- **PROBLEM REQUIREMENTS**: Look through the records below and say how many lines include "circle". Give only that number.
===== RECORDS SHOWN
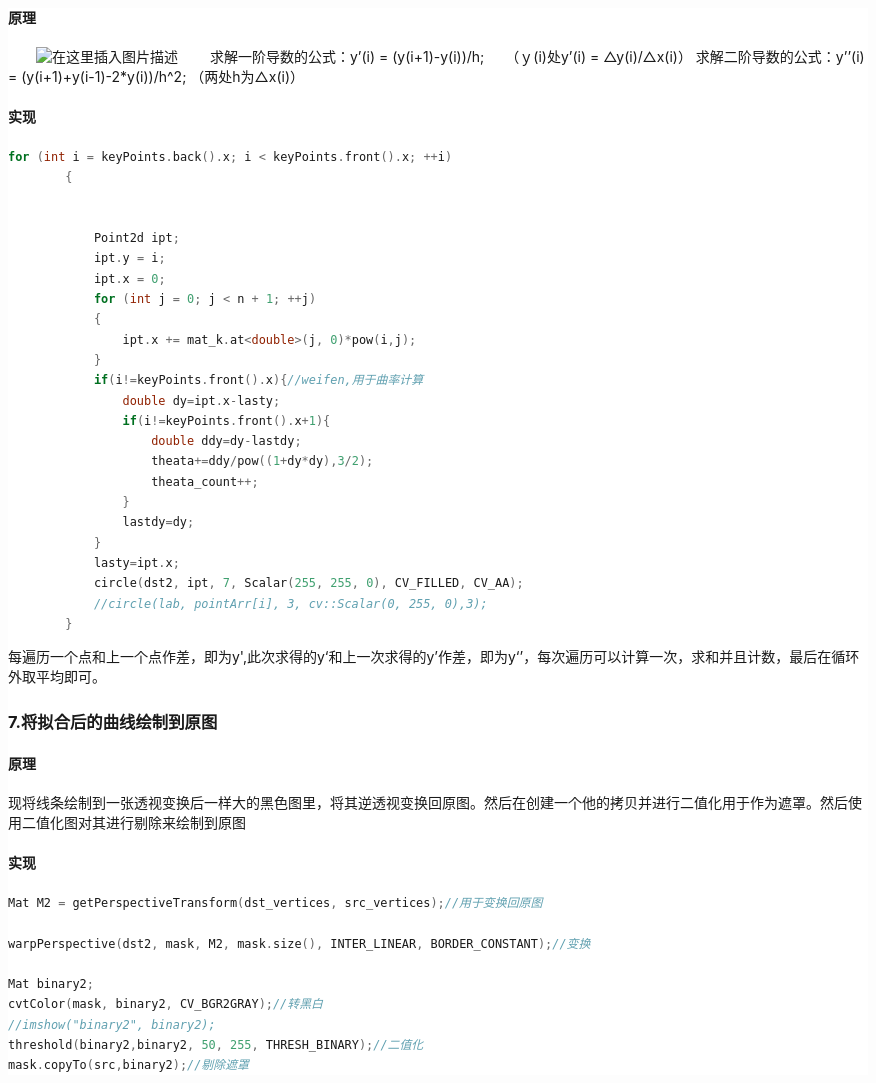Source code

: #### 原理

　　![在这里插入图片描述](https://img-blog.csdnimg.cn/20190116203632565.png)
　　求解一阶导数的公式：y’(i) = (y(i+1)-y(i))/h;　　（ｙ(i)处y’(i) = △y(i)/△x(i)） 求解二阶导数的公式：y’’(i) = (y(i+1)+y(i-1)-2*y(i))/h^2; （两处h为△x(i)）

#### 实现

```c++
for (int i = keyPoints.back().x; i < keyPoints.front().x; ++i)
		{

			
			Point2d ipt;
			ipt.y = i;
			ipt.x = 0;
			for (int j = 0; j < n + 1; ++j)
			{
				ipt.x += mat_k.at<double>(j, 0)*pow(i,j);
			}
			if(i!=keyPoints.front().x){//weifen,用于曲率计算
				double dy=ipt.x-lasty;
				if(i!=keyPoints.front().x+1){
					double ddy=dy-lastdy;
					theata+=ddy/pow((1+dy*dy),3/2);
					theata_count++;
				}
				lastdy=dy;
			}
			lasty=ipt.x;
			circle(dst2, ipt, 7, Scalar(255, 255, 0), CV_FILLED, CV_AA);
			//circle(lab, pointArr[i], 3, cv::Scalar(0, 255, 0),3);
		}
```

每遍历一个点和上一个点作差，即为y',此次求得的y‘和上一次求得的y’作差，即为y‘’，每次遍历可以计算一次，求和并且计数，最后在循环外取平均即可。

### 7.将拟合后的曲线绘制到原图

#### 原理

现将线条绘制到一张透视变换后一样大的黑色图里，将其逆透视变换回原图。然后在创建一个他的拷贝并进行二值化用于作为遮罩。然后使用二值化图对其进行剔除来绘制到原图

#### 实现

```c++
Mat M2 = getPerspectiveTransform(dst_vertices, src_vertices);//用于变换回原图

warpPerspective(dst2, mask, M2, mask.size(), INTER_LINEAR, BORDER_CONSTANT);//变换

Mat binary2;
cvtColor(mask, binary2, CV_BGR2GRAY);//转黑白
//imshow("binary2", binary2);
threshold(binary2,binary2, 50, 255, THRESH_BINARY);//二值化
mask.copyTo(src,binary2);//剔除遮罩
```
==========
- **EXERCISE RESPONSE**: 2